(Data)

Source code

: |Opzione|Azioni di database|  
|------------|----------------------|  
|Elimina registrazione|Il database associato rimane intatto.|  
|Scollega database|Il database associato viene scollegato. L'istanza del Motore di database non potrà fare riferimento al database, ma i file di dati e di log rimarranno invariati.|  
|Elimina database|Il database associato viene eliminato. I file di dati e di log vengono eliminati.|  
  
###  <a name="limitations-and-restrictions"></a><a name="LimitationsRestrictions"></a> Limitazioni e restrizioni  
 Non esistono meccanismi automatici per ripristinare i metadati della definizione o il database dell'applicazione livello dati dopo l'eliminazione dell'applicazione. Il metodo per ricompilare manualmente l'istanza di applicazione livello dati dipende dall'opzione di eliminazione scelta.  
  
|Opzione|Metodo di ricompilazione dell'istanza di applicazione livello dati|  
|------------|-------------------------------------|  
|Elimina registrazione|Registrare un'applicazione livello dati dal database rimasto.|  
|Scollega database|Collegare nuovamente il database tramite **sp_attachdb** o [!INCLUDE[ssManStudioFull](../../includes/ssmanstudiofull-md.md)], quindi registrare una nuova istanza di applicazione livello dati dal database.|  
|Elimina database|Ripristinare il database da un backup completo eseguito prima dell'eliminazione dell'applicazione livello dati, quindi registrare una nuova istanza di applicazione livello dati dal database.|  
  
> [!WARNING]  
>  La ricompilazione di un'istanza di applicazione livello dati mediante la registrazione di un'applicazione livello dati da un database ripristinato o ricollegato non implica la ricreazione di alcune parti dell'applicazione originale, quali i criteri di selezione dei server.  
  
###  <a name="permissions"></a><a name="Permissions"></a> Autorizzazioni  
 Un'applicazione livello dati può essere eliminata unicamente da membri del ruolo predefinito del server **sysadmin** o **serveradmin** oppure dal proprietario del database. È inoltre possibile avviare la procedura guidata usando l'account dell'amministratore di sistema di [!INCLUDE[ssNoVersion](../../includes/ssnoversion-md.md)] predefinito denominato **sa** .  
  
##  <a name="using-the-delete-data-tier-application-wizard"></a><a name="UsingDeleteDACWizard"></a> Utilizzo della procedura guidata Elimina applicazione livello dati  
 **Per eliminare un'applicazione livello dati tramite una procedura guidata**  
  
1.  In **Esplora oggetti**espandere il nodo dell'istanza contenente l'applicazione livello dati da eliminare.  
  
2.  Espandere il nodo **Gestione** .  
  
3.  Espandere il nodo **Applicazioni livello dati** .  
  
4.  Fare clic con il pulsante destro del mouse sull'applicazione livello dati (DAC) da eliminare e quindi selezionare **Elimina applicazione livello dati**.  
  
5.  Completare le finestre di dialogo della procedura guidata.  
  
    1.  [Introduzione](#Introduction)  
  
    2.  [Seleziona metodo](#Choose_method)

(End Data)

## Goal of the exercise
Reproduce the source text of every record above, character for character.

## Answer to the exercise
Source code

: |Opzione|Azioni di database|  
|------------|----------------------|  
|Elimina registrazione|Il database associato rimane intatto.|  
|Scollega database|Il database associato viene scollegato. L'istanza del Motore di database non potrà fare riferimento al database, ma i file di dati e di log rimarranno invariati.|  
|Elimina database|Il database associato viene eliminato. I file di dati e di log vengono eliminati.|  
  
###  <a name="limitations-and-restrictions"></a><a name="LimitationsRestrictions"></a> Limitazioni e restrizioni  
 Non esistono meccanismi automatici per ripristinare i metadati della definizione o il database dell'applicazione livello dati dopo l'eliminazione dell'applicazione. Il metodo per ricompilare manualmente l'istanza di applicazione livello dati dipende dall'opzione di eliminazione scelta.  
  
|Opzione|Metodo di ricompilazione dell'istanza di applicazione livello dati|  
|------------|-------------------------------------|  
|Elimina registrazione|Registrare un'applicazione livello dati dal database rimasto.|  
|Scollega database|Collegare nuovamente il database tramite **sp_attachdb** o [!INCLUDE[ssManStudioFull](../../includes/ssmanstudiofull-md.md)], quindi registrare una nuova istanza di applicazione livello dati dal database.|  
|Elimina database|Ripristinare il database da un backup completo eseguito prima dell'eliminazione dell'applicazione livello dati, quindi registrare una nuova istanza di applicazione livello dati dal database.|  
  
> [!WARNING]  
>  La ricompilazione di un'istanza di applicazione livello dati mediante la registrazione di un'applicazione livello dati da un database ripristinato o ricollegato non implica la ricreazione di alcune parti dell'applicazione originale, quali i criteri di selezione dei server.  
  
###  <a name="permissions"></a><a name="Permissions"></a> Autorizzazioni  
 Un'applicazione livello dati può essere eliminata unicamente da membri del ruolo predefinito del server **sysadmin** o **serveradmin** oppure dal proprietario del database. È inoltre possibile avviare la procedura guidata usando l'account dell'amministratore di sistema di [!INCLUDE[ssNoVersion](../../includes/ssnoversion-md.md)] predefinito denominato **sa** .  
  
##  <a name="using-the-delete-data-tier-application-wizard"></a><a name="UsingDeleteDACWizard"></a> Utilizzo della procedura guidata Elimina applicazione livello dati  
 **Per eliminare un'applicazione livello dati tramite una procedura guidata**  
  
1.  In **Esplora oggetti**espandere il nodo dell'istanza contenente l'applicazione livello dati da eliminare.  
  
2.  Espandere il nodo **Gestione** .  
  
3.  Espandere il nodo **Applicazioni livello dati** .  
  
4.  Fare clic con il pulsante destro del mouse sull'applicazione livello dati (DAC) da eliminare e quindi selezionare **Elimina applicazione livello dati**.  
  
5.  Completare le finestre di dialogo della procedura guidata.  
  
    1.  [Introduzione](#Introduction)  
  
    2.  [Seleziona metodo](#Choose_method)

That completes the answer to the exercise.